However, on this occasion millions of them directed their support to Mr Biden.

There was a record voter turnout.

At these elections, millions of remotivated people turned out to register their votes early and dispatch them by mail.

The results show these numbers were in excess of the Trump ‘core voters’ of the 2016 election.

What a Biden administration means for America and the world remains to be seen.

The U.S. Senate is likely to remain under the thumb of Trumpian-style Republicans, meaning that any legislative changes sought by Mr Biden may be problematic.

However, in many other areas – such as foreign policy and trade – there is likely to be a more even-handed and co-operative outlook rather than an ‘America-First’ view.

Domestically, the American mood may also be changing.

Few will quibble about the economic and material successes of the U.S.

But, the nation has long been energised by a frontier philosophy that idealises individualism and rewards personal effort rather than honouring the first words of the U.S. Constitution – “We the People….”

Matters of social equity have tended to reflect a Christian sense of charitable obligation and duty by individuals more than as a matter of political policy.

Whereas many other democratic nations around the globe have evolved societal cultures to be more reflective of modern ideals of rights and responsibilities, the United States retains a legacy of inequity, including flawed national provision for public health responses, health care insurance, education and welfare.
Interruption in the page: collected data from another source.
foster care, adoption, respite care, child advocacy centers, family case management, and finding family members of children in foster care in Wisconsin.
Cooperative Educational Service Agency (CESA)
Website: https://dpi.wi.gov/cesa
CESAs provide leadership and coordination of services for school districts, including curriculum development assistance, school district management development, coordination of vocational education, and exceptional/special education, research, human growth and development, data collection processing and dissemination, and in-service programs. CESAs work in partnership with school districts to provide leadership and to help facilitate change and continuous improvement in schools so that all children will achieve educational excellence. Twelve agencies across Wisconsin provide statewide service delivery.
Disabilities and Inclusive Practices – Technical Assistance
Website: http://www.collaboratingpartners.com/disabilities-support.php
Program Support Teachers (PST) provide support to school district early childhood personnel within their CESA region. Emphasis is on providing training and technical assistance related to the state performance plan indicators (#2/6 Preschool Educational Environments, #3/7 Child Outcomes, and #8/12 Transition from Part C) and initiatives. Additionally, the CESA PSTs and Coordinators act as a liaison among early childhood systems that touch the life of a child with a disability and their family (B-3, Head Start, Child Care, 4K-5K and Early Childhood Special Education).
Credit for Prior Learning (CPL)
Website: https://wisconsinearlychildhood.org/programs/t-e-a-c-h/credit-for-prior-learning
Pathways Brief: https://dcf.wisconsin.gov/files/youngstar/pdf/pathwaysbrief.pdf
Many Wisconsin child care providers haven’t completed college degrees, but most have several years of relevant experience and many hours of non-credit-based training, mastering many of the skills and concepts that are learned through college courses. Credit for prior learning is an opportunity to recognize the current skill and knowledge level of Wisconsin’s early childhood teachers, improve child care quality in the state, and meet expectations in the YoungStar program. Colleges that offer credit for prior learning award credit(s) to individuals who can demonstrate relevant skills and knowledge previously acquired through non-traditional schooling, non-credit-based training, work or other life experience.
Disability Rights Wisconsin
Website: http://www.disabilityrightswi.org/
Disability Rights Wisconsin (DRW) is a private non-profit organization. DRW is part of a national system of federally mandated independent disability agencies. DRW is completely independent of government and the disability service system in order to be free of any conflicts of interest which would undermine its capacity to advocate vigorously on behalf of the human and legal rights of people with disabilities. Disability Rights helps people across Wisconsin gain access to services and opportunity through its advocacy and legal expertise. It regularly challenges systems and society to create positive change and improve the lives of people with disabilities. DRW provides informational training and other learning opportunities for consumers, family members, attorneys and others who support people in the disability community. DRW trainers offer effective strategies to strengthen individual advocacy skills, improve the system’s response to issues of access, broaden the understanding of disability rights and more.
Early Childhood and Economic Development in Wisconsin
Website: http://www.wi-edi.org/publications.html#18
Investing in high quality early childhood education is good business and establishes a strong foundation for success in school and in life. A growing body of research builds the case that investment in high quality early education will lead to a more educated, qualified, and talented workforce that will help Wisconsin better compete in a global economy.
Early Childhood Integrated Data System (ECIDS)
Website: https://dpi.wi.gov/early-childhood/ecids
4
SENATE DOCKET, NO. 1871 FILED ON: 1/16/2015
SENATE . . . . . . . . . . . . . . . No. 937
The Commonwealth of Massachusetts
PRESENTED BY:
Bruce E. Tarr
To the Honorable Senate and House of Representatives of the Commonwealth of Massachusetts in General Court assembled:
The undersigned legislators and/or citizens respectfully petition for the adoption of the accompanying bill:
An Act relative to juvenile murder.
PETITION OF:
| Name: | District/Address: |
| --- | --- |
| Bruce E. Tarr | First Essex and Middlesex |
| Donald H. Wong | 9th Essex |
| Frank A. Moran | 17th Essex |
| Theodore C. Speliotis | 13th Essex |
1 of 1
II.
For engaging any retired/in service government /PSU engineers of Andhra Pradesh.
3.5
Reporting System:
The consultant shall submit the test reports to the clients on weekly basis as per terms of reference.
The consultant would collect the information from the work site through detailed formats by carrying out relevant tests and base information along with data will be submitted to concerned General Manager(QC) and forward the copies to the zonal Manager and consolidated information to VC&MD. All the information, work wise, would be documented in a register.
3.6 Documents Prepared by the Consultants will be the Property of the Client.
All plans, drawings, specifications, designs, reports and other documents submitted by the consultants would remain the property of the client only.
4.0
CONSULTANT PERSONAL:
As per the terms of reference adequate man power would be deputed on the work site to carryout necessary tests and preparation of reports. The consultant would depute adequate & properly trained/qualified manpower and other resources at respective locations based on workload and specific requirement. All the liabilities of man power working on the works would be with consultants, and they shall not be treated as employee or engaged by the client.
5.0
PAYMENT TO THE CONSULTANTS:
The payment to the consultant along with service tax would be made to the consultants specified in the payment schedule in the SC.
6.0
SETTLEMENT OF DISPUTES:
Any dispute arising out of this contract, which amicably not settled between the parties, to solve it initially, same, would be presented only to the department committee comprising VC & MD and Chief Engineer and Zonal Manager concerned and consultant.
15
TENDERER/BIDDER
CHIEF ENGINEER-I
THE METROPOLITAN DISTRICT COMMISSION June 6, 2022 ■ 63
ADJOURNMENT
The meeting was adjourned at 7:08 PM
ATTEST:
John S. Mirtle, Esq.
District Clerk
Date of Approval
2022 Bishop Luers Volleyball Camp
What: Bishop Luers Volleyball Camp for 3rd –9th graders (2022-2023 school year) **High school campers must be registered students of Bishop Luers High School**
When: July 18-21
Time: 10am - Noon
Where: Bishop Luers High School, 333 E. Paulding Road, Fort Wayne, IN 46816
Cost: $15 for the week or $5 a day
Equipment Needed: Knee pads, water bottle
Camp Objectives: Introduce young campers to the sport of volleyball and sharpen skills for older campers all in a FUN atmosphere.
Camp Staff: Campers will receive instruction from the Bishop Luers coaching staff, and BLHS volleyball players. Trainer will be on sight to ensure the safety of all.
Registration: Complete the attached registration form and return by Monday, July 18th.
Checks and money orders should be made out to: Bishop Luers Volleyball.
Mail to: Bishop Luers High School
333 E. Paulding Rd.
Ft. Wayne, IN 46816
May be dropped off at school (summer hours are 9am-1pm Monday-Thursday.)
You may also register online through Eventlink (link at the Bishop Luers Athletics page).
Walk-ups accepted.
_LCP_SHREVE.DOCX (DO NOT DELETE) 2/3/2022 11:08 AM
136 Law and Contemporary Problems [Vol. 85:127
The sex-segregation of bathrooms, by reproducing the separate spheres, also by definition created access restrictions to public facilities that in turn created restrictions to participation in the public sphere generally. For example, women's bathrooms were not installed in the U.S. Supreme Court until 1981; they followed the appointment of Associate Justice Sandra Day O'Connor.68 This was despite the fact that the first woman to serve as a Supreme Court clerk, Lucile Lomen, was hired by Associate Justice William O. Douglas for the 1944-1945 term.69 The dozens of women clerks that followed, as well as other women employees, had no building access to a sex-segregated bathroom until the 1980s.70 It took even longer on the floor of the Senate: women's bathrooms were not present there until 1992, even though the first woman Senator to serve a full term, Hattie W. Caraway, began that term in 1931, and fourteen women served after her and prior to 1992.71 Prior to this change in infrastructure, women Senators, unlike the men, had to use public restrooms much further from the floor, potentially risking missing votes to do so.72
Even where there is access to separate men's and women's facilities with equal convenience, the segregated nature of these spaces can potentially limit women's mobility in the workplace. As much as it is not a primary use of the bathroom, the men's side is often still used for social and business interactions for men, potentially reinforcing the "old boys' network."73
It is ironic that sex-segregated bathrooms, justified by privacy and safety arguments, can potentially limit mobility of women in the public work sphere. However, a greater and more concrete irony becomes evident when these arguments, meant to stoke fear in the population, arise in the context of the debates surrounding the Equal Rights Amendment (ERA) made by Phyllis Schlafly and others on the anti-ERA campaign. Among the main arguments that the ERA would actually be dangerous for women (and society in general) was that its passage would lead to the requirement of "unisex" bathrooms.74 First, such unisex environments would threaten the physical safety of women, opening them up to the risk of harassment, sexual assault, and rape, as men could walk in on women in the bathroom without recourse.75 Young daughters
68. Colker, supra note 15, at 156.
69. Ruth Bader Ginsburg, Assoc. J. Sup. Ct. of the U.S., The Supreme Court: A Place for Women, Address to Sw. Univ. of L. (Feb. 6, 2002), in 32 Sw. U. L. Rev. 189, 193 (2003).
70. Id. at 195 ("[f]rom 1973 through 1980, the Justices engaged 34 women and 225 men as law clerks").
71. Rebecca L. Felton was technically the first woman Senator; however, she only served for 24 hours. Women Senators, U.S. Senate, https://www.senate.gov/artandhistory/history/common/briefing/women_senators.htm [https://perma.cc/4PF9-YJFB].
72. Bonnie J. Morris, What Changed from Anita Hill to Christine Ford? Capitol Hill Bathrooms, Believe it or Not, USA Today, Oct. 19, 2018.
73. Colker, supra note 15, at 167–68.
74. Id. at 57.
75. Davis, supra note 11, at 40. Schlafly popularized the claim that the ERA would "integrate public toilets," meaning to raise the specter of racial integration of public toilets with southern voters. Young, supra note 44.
The meaning of ‘We’ is more reflective, perhaps, in the expectations and provisions of social and human rights in countries such as ours.

Australia is by no means an exemplar, but neither is it a ‘socialist paradise’ so reviled by Mr Trump.

We too encourage and reward individual aspiration and achievement but perhaps we are doing better at remembering that ‘We’ means societies have a responsibility to all its members.

President-elect Biden has already indicated he is keen to offer a more cautious and inclusive approach to heal America’s political divisiveness and to attend to glaring shortcomings in social equity in that country.

This is what the record turn-out of Democratic Party supporters has called for.

One U.S. cartoonist showed an image of a sad, sagging Statue of Liberty during the spiteful campaign.

It would be wonderful for that image to be restored as an admired symbol of freedom, pride and welcoming opportunity that America has long offered the world.